2021 journal article

Development and Application of an Interactive Physiologically Based Pharmacokinetic (iPBPK) Model to Predict Oxytetracycline Tissue Distribution and Withdrawal Intervals in Market-Age Sheep and Goats


By: M. Riad*, R. Baynes, L. Tell*, J. Davis*, F. Maunsell*, J. Riviere, Z. Lin*

author keywords: drug residue; Food Animal Residue Avoidance Databank (FARAD); food safety; interactive physiologically based pharmacokinetic (iPBPK) model; oxytetracycline; withdrawal interval (WDI)
Source: Web Of Science
Added: November 23, 2021

Abstract Oxytetracycline (OTC) is a widely used antibiotic in food-producing animals.
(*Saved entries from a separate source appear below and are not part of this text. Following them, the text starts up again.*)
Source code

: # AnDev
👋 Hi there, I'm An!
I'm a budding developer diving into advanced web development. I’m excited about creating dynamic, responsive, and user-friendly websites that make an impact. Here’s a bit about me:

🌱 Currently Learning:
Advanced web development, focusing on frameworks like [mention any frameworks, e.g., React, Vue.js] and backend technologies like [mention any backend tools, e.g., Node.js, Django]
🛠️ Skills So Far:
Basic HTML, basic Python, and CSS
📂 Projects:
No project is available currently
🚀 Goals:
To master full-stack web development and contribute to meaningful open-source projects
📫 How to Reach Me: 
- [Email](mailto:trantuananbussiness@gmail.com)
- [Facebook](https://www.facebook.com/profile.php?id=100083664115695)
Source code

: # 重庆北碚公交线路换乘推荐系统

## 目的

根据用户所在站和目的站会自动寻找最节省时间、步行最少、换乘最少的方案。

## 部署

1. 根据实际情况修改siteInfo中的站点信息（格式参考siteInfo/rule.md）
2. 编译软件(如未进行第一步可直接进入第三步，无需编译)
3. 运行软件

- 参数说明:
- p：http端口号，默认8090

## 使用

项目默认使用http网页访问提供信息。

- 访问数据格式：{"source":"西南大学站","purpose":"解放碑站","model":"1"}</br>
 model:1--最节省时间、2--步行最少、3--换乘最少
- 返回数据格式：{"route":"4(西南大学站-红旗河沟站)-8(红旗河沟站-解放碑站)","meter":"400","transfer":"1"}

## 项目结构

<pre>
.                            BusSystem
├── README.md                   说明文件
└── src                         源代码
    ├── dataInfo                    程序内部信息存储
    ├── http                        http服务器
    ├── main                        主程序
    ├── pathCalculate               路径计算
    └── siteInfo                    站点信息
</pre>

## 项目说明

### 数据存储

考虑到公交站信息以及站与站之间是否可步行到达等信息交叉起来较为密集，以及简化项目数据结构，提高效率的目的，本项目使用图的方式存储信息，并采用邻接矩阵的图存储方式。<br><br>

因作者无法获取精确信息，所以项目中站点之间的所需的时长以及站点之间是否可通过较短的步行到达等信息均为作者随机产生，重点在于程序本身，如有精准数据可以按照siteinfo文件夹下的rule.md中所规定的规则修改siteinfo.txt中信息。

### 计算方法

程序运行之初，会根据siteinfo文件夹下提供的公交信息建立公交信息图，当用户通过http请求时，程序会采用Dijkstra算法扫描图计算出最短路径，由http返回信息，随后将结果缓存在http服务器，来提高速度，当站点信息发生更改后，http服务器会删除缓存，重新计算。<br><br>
Extralabel use of OTC is common and may lead to violative residues in edible tissues. It is important to have a quantitative tool to predict scientifically based withdrawal intervals (WDIs) after extralabel use in food animals to ensure human food safety. This study focuses on developing a physiologically based pharmacokinetic (PBPK) model for OTC in sheep and goats. The model included 7 compartments: plasma, lung, liver, kidneys, muscle, fat, and rest of the body. The model was calibrated with serum and tissue (liver, muscle, kidney, and fat) concentration data following a single intramuscular (IM, 20 mg/kg) and/or intravenous (IV, 10 mg/kg) administration of a long-acting formulation in sheep and goats. The model was evaluated with independent datasets from Food Animal Residue Avoidance Databank (FARAD). Results showed that the model adequately simulated the calibration datasets with an overall estimated coefficient of determination (R2) of 0.95 and 0.92, respectively, for sheep and goat models and had acceptable accuracy for the evaluation datasets. Monte Carlo sampling technique was applied to predict the time needed for drug concentrations in edible tissues to fall below tolerances for the 99th percentiles of the population. The model was converted to a web-based interactive PBPK (iPBPK) interface to facilitate model applications. This iPBPK model provides a useful tool to estimate WDIs for OTC after extralabel use in small ruminants to ensure food safety and serves as a basis for extrapolation to other tetracycline drugs and other food animals.